(A block of data)
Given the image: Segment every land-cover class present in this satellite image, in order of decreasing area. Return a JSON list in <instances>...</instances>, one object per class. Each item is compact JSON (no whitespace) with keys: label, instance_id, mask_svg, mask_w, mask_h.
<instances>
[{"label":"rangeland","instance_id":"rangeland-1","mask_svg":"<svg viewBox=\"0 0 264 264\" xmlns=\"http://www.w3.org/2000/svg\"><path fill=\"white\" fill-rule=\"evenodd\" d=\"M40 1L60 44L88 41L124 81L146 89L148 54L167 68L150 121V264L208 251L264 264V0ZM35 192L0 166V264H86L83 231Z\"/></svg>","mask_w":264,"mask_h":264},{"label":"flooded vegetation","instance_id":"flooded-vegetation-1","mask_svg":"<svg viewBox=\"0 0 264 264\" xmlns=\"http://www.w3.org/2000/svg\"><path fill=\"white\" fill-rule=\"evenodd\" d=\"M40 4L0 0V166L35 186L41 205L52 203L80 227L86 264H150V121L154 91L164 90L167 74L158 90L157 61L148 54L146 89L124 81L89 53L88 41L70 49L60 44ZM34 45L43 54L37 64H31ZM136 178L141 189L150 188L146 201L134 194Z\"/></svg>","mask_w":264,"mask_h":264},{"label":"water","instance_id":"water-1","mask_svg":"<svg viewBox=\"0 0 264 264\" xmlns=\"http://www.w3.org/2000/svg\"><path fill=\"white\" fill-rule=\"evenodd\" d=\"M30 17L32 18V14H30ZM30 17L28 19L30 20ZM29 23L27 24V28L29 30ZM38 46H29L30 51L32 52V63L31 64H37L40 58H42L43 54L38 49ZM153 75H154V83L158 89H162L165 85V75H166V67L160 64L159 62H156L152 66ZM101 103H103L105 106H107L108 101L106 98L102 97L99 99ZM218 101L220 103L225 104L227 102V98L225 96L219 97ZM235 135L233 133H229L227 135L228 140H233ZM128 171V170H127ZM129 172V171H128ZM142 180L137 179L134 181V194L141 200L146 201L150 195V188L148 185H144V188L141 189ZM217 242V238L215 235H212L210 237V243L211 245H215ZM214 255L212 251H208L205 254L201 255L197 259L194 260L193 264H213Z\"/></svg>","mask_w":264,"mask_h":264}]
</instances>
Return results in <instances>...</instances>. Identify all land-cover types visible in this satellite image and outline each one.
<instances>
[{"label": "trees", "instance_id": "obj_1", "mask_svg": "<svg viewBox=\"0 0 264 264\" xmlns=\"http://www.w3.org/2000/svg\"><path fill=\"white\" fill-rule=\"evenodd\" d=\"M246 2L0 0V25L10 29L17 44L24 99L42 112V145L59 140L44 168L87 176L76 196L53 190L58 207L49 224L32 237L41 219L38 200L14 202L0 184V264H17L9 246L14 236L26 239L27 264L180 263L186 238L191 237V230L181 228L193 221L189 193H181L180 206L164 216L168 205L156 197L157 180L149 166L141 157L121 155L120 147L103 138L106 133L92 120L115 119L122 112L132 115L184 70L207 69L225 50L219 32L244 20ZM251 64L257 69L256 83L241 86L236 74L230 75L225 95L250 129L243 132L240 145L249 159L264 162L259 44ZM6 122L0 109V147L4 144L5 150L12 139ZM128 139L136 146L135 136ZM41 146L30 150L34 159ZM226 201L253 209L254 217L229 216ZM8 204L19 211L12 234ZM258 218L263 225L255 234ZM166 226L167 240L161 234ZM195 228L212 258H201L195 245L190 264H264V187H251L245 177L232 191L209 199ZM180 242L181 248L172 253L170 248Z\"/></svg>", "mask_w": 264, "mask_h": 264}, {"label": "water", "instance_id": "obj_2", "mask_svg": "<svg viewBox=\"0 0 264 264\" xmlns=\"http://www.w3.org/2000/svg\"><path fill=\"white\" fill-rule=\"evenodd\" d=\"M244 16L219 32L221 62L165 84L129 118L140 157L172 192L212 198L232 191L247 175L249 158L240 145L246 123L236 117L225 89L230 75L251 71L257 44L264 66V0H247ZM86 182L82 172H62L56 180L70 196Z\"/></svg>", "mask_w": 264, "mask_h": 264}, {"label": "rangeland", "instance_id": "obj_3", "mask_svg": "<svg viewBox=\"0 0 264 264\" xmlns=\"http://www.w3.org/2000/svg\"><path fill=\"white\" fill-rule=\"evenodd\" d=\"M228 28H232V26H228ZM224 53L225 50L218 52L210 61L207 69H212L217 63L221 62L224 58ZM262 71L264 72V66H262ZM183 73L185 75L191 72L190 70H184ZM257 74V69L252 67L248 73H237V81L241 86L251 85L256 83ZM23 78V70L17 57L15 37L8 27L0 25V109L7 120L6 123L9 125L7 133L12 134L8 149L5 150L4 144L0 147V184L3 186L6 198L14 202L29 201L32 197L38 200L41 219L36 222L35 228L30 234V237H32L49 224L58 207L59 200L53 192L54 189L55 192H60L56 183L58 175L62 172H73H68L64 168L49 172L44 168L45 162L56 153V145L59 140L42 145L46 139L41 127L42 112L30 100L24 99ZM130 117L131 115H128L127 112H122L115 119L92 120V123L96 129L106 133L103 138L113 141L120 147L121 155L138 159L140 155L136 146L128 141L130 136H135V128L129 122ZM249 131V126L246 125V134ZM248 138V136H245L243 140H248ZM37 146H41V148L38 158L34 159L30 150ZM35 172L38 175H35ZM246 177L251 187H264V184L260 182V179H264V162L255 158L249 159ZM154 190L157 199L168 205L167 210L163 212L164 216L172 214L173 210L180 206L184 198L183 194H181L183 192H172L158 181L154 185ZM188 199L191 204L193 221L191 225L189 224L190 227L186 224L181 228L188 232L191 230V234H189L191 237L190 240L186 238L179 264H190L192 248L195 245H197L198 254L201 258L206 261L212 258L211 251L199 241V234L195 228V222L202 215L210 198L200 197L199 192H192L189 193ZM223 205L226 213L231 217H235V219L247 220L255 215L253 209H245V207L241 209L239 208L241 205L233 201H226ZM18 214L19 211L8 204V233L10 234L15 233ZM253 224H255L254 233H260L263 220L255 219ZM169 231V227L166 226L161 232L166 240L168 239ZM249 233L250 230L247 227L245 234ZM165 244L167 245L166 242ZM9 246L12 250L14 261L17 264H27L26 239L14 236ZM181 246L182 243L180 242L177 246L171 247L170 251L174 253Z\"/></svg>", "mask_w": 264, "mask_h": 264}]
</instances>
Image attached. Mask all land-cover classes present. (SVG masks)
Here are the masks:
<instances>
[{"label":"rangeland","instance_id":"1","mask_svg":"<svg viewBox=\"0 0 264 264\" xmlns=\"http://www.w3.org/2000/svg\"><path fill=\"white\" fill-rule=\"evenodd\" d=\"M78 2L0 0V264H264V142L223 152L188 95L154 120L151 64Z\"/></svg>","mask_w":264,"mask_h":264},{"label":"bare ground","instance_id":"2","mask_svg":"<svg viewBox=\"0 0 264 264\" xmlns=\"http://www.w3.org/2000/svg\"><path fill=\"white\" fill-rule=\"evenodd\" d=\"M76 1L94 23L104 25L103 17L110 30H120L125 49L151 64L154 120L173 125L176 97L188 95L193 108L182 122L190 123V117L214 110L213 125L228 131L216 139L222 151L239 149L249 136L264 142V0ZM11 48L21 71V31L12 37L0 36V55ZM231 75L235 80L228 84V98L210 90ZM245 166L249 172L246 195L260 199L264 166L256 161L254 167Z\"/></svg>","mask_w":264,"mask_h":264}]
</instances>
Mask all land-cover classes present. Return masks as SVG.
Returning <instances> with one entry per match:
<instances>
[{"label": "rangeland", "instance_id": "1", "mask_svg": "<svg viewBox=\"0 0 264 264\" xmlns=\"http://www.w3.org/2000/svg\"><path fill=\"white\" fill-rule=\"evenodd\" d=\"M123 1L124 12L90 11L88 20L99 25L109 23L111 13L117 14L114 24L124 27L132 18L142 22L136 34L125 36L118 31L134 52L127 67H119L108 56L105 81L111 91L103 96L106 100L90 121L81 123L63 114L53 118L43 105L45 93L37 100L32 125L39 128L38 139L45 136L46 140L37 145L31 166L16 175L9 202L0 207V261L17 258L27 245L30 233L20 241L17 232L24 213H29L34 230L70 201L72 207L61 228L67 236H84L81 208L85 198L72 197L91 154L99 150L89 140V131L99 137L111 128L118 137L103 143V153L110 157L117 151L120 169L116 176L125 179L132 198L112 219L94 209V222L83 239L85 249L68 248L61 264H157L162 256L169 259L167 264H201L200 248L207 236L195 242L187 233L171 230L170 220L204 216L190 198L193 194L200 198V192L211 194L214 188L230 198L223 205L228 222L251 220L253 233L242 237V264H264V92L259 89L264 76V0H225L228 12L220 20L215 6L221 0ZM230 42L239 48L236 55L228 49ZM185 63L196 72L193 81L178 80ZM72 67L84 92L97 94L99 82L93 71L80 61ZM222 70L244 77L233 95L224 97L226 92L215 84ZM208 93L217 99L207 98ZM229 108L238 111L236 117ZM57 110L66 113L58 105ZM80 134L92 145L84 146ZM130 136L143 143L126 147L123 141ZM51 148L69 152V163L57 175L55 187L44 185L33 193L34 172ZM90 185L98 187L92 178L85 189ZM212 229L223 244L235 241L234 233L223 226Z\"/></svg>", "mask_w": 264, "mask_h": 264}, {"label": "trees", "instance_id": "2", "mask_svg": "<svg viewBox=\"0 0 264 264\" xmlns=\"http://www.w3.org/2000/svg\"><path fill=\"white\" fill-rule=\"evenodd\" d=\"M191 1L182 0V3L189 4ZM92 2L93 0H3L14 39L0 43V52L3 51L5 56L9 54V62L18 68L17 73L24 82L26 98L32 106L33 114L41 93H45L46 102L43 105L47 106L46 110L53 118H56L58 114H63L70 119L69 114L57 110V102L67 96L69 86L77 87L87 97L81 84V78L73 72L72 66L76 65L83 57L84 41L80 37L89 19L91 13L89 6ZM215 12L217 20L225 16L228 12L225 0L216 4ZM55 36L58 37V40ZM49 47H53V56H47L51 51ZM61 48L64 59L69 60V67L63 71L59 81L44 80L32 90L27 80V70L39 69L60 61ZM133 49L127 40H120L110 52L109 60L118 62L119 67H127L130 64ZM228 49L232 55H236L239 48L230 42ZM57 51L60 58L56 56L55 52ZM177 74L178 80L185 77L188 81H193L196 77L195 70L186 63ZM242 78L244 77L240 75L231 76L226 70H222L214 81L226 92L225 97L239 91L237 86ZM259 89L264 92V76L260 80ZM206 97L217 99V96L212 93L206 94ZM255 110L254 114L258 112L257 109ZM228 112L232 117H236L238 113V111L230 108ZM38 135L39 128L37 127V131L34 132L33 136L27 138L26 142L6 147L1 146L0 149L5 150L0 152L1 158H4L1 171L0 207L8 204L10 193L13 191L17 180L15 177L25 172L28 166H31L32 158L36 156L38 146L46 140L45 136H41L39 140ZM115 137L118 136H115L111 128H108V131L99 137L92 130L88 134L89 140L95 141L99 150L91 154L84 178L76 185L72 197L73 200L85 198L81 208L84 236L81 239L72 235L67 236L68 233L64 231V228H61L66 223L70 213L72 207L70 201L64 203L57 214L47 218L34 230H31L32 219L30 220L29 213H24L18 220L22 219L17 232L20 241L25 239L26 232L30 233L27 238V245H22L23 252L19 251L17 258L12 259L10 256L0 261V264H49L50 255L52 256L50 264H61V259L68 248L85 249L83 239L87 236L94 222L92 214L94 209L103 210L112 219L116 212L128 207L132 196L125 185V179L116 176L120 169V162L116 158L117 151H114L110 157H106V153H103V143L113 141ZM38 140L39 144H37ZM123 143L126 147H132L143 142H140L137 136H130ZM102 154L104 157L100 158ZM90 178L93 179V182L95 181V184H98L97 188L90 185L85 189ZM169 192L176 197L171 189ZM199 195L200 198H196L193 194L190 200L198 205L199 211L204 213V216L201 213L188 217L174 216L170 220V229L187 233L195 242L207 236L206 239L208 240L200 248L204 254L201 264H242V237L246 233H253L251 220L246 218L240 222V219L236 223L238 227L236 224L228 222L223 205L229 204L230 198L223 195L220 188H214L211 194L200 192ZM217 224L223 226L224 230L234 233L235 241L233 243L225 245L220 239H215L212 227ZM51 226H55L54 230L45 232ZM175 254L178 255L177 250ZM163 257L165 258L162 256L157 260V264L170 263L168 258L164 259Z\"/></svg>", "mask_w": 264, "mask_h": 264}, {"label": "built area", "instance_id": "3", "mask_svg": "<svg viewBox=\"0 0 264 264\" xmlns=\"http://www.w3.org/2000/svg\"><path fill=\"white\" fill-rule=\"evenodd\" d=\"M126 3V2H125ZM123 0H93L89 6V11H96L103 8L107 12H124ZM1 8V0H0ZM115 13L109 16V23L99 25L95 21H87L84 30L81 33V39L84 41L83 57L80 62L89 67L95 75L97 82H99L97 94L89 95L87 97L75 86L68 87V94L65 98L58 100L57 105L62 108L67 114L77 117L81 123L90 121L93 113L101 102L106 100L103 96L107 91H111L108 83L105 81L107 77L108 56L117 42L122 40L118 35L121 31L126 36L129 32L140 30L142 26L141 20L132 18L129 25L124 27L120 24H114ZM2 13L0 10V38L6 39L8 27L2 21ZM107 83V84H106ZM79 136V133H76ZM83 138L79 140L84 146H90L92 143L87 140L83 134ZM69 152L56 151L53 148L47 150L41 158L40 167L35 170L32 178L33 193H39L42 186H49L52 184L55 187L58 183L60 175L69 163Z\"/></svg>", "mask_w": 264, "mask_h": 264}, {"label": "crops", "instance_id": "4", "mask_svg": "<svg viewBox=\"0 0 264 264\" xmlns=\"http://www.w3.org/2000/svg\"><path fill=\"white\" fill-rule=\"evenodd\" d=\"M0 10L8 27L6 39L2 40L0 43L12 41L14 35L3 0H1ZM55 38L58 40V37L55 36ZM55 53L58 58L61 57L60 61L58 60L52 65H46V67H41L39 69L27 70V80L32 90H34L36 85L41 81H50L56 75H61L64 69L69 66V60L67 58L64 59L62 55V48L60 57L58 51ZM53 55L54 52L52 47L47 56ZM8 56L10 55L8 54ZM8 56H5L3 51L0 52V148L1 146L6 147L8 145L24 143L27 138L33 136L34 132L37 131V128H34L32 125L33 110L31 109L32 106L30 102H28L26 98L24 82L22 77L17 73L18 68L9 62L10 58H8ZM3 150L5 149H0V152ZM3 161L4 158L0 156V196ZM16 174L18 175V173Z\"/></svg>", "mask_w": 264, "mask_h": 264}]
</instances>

• _What you should do_
From the block of data above, pull out each line that contains the word "classes" and copy it.

• _Task output_
Image attached. Mask all land-cover classes present. (SVG masks)
Mask all land-cover classes present. Return masks as SVG.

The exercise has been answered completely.